> **Assigned task**: Respond with the count alone after checking every line in the material below for "generated".
-=-=-
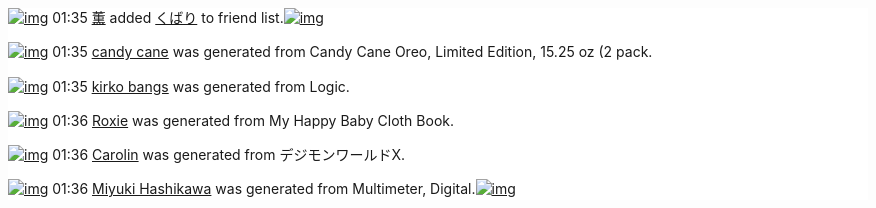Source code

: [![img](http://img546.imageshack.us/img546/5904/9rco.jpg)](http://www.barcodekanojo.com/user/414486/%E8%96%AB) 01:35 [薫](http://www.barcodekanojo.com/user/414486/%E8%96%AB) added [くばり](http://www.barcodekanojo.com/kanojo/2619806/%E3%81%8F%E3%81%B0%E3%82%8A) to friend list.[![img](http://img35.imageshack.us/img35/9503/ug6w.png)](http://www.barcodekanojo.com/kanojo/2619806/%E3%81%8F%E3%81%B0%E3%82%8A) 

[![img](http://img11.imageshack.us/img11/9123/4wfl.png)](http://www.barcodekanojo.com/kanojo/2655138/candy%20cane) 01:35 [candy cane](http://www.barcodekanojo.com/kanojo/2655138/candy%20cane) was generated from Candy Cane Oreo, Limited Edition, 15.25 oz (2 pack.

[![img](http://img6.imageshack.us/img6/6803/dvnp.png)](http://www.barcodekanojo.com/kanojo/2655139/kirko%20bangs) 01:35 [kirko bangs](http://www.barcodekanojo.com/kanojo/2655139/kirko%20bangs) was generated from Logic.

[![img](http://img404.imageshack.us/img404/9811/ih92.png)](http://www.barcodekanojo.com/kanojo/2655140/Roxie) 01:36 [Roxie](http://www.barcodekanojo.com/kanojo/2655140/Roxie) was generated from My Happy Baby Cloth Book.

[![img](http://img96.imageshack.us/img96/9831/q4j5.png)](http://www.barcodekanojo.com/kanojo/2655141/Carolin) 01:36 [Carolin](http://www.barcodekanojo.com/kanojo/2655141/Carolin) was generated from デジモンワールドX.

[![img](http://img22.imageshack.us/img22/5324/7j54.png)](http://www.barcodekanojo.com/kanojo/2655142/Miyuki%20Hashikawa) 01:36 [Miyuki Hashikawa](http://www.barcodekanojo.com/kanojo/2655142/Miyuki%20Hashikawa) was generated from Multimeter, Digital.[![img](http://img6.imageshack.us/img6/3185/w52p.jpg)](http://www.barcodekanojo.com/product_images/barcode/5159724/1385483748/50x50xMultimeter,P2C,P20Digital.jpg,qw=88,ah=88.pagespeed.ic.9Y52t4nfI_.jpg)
-=-=-
> **Solution for this exercise**: 5